■ Work order ■
All lines of the records below that contain the word "traditions" must be listed.

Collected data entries

----

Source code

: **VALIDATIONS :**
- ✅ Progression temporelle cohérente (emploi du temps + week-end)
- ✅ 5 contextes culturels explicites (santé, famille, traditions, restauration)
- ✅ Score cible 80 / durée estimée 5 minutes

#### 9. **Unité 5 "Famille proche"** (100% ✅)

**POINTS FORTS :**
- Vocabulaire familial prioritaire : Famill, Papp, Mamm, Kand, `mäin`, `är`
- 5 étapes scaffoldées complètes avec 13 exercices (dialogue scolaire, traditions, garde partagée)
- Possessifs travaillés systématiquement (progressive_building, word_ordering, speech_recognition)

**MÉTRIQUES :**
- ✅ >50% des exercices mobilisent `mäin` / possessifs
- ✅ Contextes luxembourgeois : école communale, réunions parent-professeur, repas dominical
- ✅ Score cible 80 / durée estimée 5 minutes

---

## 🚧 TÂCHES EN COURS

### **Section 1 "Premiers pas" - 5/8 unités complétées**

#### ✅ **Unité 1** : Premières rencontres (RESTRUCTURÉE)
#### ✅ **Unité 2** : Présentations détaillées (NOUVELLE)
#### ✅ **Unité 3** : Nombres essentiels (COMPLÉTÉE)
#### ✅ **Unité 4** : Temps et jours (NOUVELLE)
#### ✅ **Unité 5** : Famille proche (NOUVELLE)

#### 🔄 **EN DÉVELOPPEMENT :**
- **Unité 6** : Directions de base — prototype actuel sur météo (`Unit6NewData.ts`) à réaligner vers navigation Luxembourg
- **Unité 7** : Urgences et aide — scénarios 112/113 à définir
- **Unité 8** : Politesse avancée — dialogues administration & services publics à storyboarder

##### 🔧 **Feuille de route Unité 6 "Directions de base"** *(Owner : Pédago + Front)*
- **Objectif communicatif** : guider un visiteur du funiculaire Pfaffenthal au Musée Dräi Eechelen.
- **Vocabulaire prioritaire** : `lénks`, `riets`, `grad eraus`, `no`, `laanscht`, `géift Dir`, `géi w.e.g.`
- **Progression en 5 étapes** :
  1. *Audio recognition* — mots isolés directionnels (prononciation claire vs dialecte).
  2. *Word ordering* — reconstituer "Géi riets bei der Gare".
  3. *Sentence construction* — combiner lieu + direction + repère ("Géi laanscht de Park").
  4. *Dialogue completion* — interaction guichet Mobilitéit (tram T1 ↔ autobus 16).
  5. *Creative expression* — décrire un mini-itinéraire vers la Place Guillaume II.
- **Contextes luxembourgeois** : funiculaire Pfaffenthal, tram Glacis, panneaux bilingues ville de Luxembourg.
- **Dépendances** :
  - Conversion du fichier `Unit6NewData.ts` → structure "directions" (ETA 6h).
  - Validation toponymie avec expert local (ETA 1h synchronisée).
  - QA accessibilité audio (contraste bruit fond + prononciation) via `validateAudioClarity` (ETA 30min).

----

■ Response to the exercise ■
- ✅ 5 contextes culturels explicites (santé, famille, traditions, restauration)
- 5 étapes scaffoldées complètes avec 13 exercices (dialogue scolaire, traditions, garde partagée)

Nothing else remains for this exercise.